We say "would prefer to do" (not "doing"):

•  "Shall we go by train?" "Well, I'd prefer to go by car. (not "I'd prefer going")
•  I'd prefer to stay at home tonight rather than go to the cinema.

Would rather (I'd rather...)

Would rather (do) = would prefer (to do). After would rather we use the infinitive without to.

Compare:

   "Shall we go by train?" "I'd prefer to go by car."
"I'd rather go by car. (not to go)

  "Would you rather have tea or coffee" "Coffee, please."

The negative is "I'd rather not (do something)":
•  I'm tired. I'd rather not go out this evening, if you don't mind.
•  "Do you want to go out this evening" "I'd rather not."

Study the structure after would rather:

I'd rather do something than (do) something else.

•  I'd rather stay at home tonight than go to the cinema.
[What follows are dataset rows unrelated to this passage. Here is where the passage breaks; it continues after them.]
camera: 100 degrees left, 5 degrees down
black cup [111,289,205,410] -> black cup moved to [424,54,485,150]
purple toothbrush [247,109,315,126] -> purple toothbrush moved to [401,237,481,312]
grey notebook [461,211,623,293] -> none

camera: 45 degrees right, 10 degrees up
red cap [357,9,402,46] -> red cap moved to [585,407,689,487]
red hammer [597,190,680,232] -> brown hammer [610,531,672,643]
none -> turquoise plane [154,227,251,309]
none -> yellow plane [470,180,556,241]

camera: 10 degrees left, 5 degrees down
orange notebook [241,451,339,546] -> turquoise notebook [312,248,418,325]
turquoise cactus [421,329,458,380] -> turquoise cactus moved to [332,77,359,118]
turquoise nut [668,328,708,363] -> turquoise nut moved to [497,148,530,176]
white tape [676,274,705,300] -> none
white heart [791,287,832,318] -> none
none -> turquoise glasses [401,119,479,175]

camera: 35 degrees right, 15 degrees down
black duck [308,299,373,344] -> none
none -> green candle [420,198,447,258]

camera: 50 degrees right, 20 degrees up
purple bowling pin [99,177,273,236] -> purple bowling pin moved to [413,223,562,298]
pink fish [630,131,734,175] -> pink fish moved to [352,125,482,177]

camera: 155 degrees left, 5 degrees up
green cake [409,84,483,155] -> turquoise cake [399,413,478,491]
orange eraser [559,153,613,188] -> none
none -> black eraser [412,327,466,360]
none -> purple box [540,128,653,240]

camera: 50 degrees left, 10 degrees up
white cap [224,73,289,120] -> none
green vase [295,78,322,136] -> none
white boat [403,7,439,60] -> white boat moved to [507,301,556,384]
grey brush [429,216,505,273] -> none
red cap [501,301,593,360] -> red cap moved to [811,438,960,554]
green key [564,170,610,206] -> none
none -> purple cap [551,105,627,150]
I'd rather you did something

When you want somebody to do something, you can say "I'd rather you did something":

•  "Shall I stay here?" "I'd rather you came with us."
•  "Shall I tell them the news?" "No. I'd rather they didn't know."

•  "Shall I tell them or would you rather they didn't know?"

In this structure we use the past (came, did etc.), but the meaning is present or future, not past.
Compare:

•  I'd rather cook the dinner now.

but • I'd rather you cooked the dinner now. (not "I'd rather you cook")

The negative is "I'd rather you didn't...":
•  I'd rather you didn't tell anyone what I said.
• "Do you mind if I smoke?" "I'd rather you didn't."

    Can you say the following

    Can you say the following sentence: ' I would prefer to eat Italian food tonight than French food'.
    Or do you have to use 'rather' than French food?

    I would prefer to eat Italian food tonight rather than French food.

    Another example:
    I would prefer to relax at home tonight than to go to David's party.
    I would prefer to relax at home tonight rather than to go to David's party.

    Basically, my question is can we use than without rather when using prefer?

    Accordng to what I

    Accordng to what I remembered, you can use "than" without "rather". But, I think your sentence should be:
    "I would prefer to relax at home tonight than go/going to David's party."
    "I would prefer to relax at home tonight rather than go/going to David's party."

    Is correct to say "Ann would

    Is correct to say
    "Ann would rather eat Chinese food to Indian" ?

    Yes. That's right :)

    Yes. That's right :)

    "Ann would rather eat

    "Ann would rather eat Chinese food to Indian"
    It is wrong to use "to" with would rather, you have to use it with "than", and would prefer with "to"
    E.g
    Ann would rather eat Chinese food than Indian.
    or
    Ann would prefer to eat/eating Chinese food to Indian.